_Supplied data_:
- Opening Delimiter -

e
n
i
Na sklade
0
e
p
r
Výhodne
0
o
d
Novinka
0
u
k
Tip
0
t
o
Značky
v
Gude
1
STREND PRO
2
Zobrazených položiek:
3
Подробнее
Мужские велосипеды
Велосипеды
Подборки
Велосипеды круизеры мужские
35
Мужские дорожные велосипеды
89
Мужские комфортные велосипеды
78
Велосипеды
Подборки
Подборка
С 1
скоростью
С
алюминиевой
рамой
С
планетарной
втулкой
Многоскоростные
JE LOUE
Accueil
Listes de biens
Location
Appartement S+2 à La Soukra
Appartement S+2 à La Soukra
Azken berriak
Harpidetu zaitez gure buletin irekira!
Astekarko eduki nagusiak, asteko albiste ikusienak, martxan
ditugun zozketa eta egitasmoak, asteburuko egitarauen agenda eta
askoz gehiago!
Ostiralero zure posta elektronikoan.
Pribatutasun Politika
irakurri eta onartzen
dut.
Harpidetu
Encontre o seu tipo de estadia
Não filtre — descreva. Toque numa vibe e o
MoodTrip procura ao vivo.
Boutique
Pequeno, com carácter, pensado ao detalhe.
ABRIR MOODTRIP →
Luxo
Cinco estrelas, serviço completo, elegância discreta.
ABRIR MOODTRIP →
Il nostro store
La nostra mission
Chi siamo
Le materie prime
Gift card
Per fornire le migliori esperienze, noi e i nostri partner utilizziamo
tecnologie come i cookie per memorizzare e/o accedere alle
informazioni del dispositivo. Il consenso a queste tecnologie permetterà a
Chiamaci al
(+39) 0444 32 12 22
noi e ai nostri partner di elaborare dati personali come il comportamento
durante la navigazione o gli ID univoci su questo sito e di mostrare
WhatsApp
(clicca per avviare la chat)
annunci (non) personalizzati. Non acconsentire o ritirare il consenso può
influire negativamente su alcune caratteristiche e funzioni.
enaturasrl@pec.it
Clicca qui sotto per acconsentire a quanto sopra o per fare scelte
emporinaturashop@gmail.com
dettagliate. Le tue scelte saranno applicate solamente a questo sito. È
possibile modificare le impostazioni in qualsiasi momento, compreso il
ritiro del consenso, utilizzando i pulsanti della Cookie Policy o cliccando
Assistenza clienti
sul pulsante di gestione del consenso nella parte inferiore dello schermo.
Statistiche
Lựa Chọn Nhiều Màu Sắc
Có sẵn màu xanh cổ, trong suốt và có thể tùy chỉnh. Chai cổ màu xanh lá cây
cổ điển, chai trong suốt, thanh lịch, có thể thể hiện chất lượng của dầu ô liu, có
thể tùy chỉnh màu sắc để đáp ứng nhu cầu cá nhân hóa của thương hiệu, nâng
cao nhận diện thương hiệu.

- Closing Delimiter -

_To do_: Give again exactly, and only, the lines above starting at the one with "Listes de biens" and ending at the one with "Encontre o seu tipo de estadia".

_Written solution_:
Listes de biens
Location
Appartement S+2 à La Soukra
Appartement S+2 à La Soukra
Azken berriak
Harpidetu zaitez gure buletin irekira!
Astekarko eduki nagusiak, asteko albiste ikusienak, martxan
ditugun zozketa eta egitasmoak, asteburuko egitarauen agenda eta
askoz gehiago!
Ostiralero zure posta elektronikoan.
Pribatutasun Politika
irakurri eta onartzen
dut.
Harpidetu
Encontre o seu tipo de estadia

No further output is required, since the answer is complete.